The Dartmouth Center for the Advancement of Learning helped support hundreds of faculty in making the transition. DCAL staff, working with Dartmouth Learning Design and Technology, provided workshops in best pedagogical practices using Zoom and other technologies to engage students and build community. DCAL supported more than 600 courses in the spring term and 200 in the summer as well as 67 learning fellows (spring and summer) who facilitate class discussion.
“Our faculty are taking ownership of their teaching in the remote environment,” says Scott Pauls, director of DCAL and professor and chair of mathematics. “After the intensity of spring term, faculty have had time to experiment and are now making informed choices what kinds of teaching works best for their course and their students’ needs. There is healthy innovation going on that will carry into fall.”
Examples of teaching innovation:
Creating 3D-Printed Marine Clocks
Dartmouth engineering students stepped up to the ultimate challenge: build the most accurate, 3D-printed marine clock. Students collaborated remotely on small teams and had to complete clocks in less than 10 weeks. The clocks had to operate as precisely as possible while moving on a print bed, simulating movement at sea. Dartmouth shipped new 3D printers to every student (priced under $200 each), at no extra cost.
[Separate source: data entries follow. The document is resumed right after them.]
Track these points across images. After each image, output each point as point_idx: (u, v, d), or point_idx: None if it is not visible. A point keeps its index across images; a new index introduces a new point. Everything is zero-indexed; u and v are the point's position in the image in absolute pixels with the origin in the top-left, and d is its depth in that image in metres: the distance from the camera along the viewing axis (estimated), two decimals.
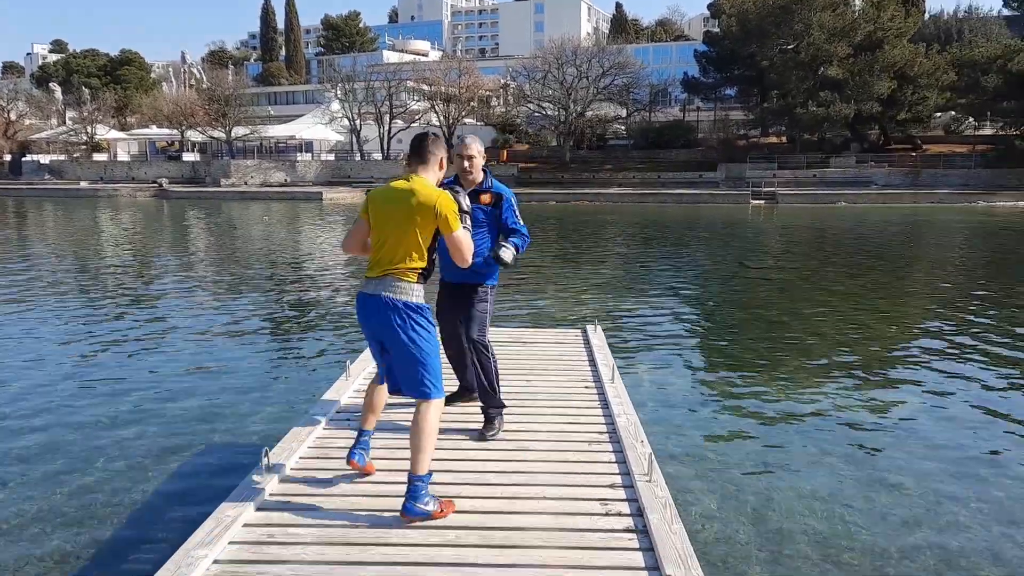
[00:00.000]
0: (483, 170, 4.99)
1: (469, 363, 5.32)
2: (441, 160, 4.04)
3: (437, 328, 4.76)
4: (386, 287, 3.82)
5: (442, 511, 3.67)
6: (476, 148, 4.88)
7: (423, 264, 3.87)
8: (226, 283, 16.40)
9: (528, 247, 5.08)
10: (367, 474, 4.23)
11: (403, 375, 3.89)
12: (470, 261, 3.97)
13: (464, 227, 3.92)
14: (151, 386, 8.52)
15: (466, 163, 4.85)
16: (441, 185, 4.11)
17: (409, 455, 3.79)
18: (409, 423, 3.89)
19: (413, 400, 3.94)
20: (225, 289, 15.54)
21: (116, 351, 10.20)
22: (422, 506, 3.62)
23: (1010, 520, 5.40)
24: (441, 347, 5.20)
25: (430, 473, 3.76)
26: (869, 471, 6.24)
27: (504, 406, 5.03)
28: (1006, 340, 10.93)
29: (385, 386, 4.25)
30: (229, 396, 8.15)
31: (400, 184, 3.90)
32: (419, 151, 3.98)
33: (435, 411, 3.83)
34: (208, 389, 8.40)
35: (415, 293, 3.87)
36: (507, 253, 4.74)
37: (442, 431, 4.33)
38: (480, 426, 4.94)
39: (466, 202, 4.07)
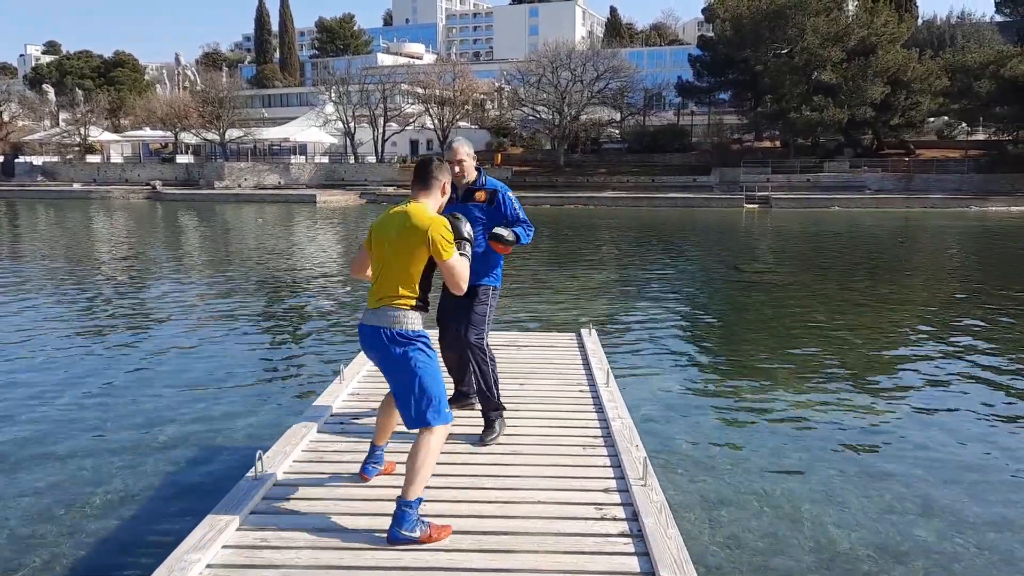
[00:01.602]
0: (476, 169, 5.00)
1: (468, 369, 5.31)
2: (444, 186, 3.97)
3: (437, 335, 4.85)
4: (383, 318, 3.77)
5: (430, 536, 3.52)
6: (464, 151, 4.89)
7: (416, 293, 3.79)
8: (220, 286, 16.35)
9: (533, 237, 5.07)
10: (385, 474, 4.27)
11: (404, 405, 3.78)
12: (464, 289, 3.87)
13: (462, 253, 3.82)
14: (143, 390, 8.49)
15: (456, 168, 4.85)
16: (444, 211, 4.03)
17: (405, 458, 3.73)
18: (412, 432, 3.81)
19: None
20: (219, 292, 15.50)
21: (108, 354, 10.15)
22: (407, 532, 3.49)
23: (1005, 524, 5.41)
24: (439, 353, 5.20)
25: (420, 499, 3.62)
26: (864, 475, 6.25)
27: (504, 409, 4.99)
28: (999, 344, 10.97)
29: None
30: (222, 400, 8.12)
31: (396, 210, 3.87)
32: (423, 176, 3.91)
33: (437, 438, 3.73)
34: (201, 393, 8.36)
35: (411, 321, 3.77)
36: (505, 231, 4.76)
37: None
38: (478, 431, 4.91)
39: (468, 230, 3.96)
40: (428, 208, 3.85)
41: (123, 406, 7.89)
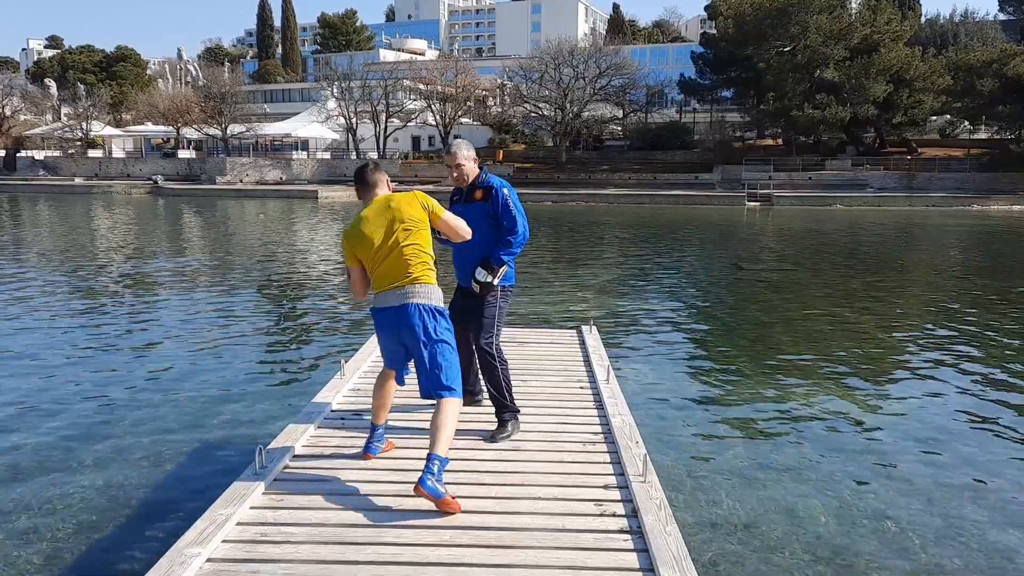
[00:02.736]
0: (480, 167, 4.96)
1: (472, 367, 5.31)
2: (387, 181, 4.25)
3: None
4: (415, 295, 3.96)
5: (447, 503, 3.67)
6: (463, 154, 4.84)
7: (433, 263, 4.06)
8: (221, 281, 16.36)
9: (525, 243, 4.98)
10: (386, 451, 4.48)
11: (432, 376, 4.01)
12: (469, 234, 4.19)
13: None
14: (144, 384, 8.50)
15: (455, 172, 4.86)
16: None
17: (409, 455, 3.82)
18: (411, 423, 3.94)
19: (420, 400, 4.13)
20: (219, 287, 15.51)
21: (109, 349, 10.16)
22: (437, 484, 3.66)
23: (1004, 523, 5.41)
24: None
25: (447, 459, 3.83)
26: (863, 473, 6.25)
27: (518, 411, 4.95)
28: (1000, 343, 10.97)
29: (393, 383, 4.40)
30: (223, 394, 8.13)
31: (372, 211, 4.06)
32: (364, 179, 4.21)
33: (455, 407, 3.99)
34: (202, 387, 8.37)
35: (439, 296, 4.05)
36: (480, 273, 4.84)
37: None
38: (479, 428, 4.91)
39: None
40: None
41: (124, 401, 7.90)
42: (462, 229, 4.14)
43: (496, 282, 4.87)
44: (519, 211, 4.89)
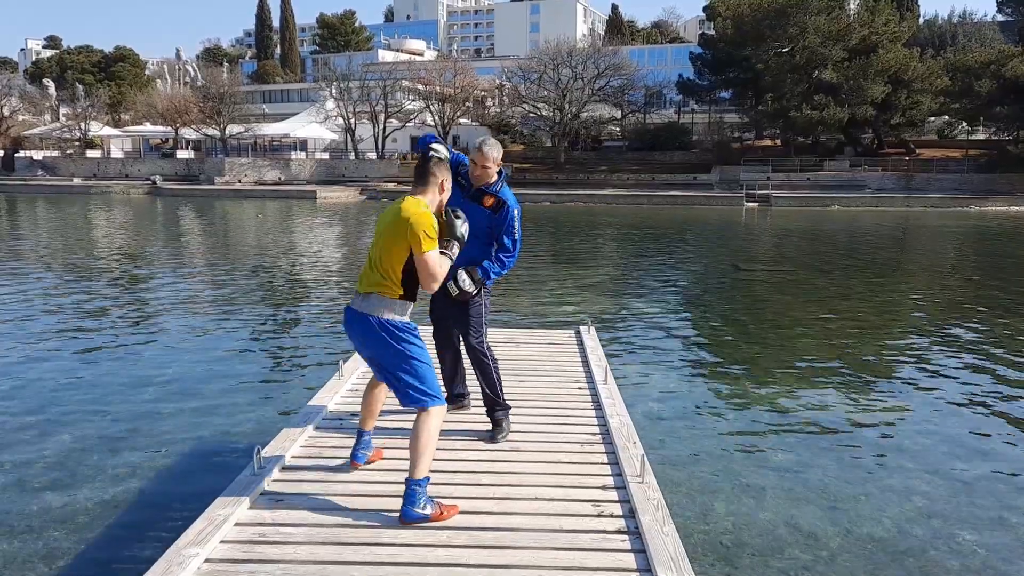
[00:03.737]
0: (498, 172, 4.94)
1: (462, 370, 5.29)
2: (442, 183, 3.99)
3: (431, 332, 4.88)
4: (371, 306, 3.82)
5: (442, 513, 3.65)
6: (493, 157, 4.79)
7: (401, 282, 3.81)
8: (219, 283, 16.36)
9: (512, 266, 4.96)
10: (373, 461, 4.36)
11: (397, 389, 3.88)
12: (433, 287, 3.86)
13: (443, 252, 3.84)
14: (142, 384, 8.50)
15: (477, 172, 4.81)
16: (448, 205, 4.08)
17: (405, 455, 3.80)
18: (407, 423, 3.89)
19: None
20: (218, 289, 15.50)
21: (107, 350, 10.16)
22: (419, 510, 3.62)
23: (1000, 522, 5.43)
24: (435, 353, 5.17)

“Students were extremely adaptable,” says Associate Professor of Engineering Sol Diamond, who led the course. “They organized efficient communication channels, rebuilt parts that didn’t fit, and coordinated to work across idiosyncrasies of different 3D printers.”
Team One designed a clock with modular pieces that stacked on top of each other. “Some connecting parts had to be very small,” says Ben Culmer ’20, a fourth-year BE student. “The problem is the printer cannot always handle the very small size. So we had to think together creatively on how to make parts small enough that wouldn’t interfere with overall functioning. It took a lot of trial and error.”
"Most of all," says fourth-year B.E. student Mary Tobin ’20, "it was great to be part of a community of students throughout the world interested in creating a chronometer together.” Read the full story.
Learning Geological History with 3D Tools
In Earth Sciences 1, “How the Earth Works,” students came together remotely, from as far away as New Zealand and South Korea, to explore geological landscapes across the Upper Valley, looking for clues on how the planet evolved over millions of years. Since the students could not travel to these locations, faculty brought the Upper Valley to them using a variety of 3D digital tools.
Using 3D models, students could closely examine sandstone on Rollins Chapel or a 60-million-year-old lava flow behind Fairchild Hall, watch a 360-degree video of Quechee Gorge, or zoom in on layers of rock formations at the Union Village Dam.
Gigapan of rock wall at Union Village Dam:
Layers of metamorphic rock, tilted and folded, at Union Village Dam in Thetford, Vermont
The digital assets were originally produced under a grant for past classes and proved very useful. “We wanted students to look at the small minerals remotely that make up rocks and link observations to process that govern how the rocks formed.,” says Edward Meyer, a senior lecturer in earth sciences at Dartmouth and co-teacher of the course. “Students could then link those processes they learned in lab work to the geologic history of the region, by studying a 3D model, then share their findings with lab partners and in online breakout rooms. That was wonderful to see. We’ll continue using these models in future courses.”
Sustainable Food and the Dartmouth Organic Farm
For a course in sustainable food systems, Theresa Ong, an assistant professor of environmental studies, wanted to give students as close an experience with agriculture as possible. So she worked with Dartmouth Organic Farm to produce three videos, covering biodiversity practices, soil creation, and the farm’s social and educational mission.
The first video gives students a virtual tour of the different crops at the farm and their associated biodiversity, like the pollinators, ladybugs, and predators of pests. “It’s a great example of what you can accomplish with diversity in a small space,” says Ong.
Londyn Crenshaw ’22 was so inspired by the video that she created her own video for her final project in the course. She interviewed Cleveland’s first 20th-century urban farmer, who was also featured on the front page of The Plain Dealer.
“This course was an amazing learning experience,” she adds. “I never missed a Zoom discussion. Theresa Ong had such an interesting mix of material to comment on: documentary snippets, articles, podcasts. Students were so engaged.”
Writing Technology in the First Century
Deborah Forger, a lecturer in Jewish studies, wanted her students to have a sensory-rich understanding into how people wrote in ancient times. So for her course “The Jewish Jesus,” she mailed lab kits with writing technology used during the time Jesus lived, including papyrus, goatskin parchment, and bamboo reed pens.
“I wanted to give students to experience the physical nature of our sources and to reflect upon the laborious processes by which they were created, transcribed, circulated, and preserved," says Forger. “I had them soak the papyrus (which comes from a bamboo-like plant) in water, pull it apart, then reassemble it and practice writing on it to see the effort and time it takes.”
In the course, students read primary sources whose origins date back to the first century. “A lot of recent scholarship is reimagining the very notion of the 'Bible' as a 'book,’ at least in Jesus's own day,” says Folger. “Various parts of the Bible as we think of it today were preserved and circulated on individual scrolls, often made from papyrus or parchment, and written on with rudimentary forms of ink.”
“The Dartmouth Center for the Advancement of Learning did an outstanding job providing guidance and insight on how best to engage students remotely and how to make your ideas take shape. Teaching at Dartmouth is a pedagogical dream. If you have a vision to try something new and say, ‘Is this possible?’, your colleagues say, ‘Yes, let’s make it happen.’”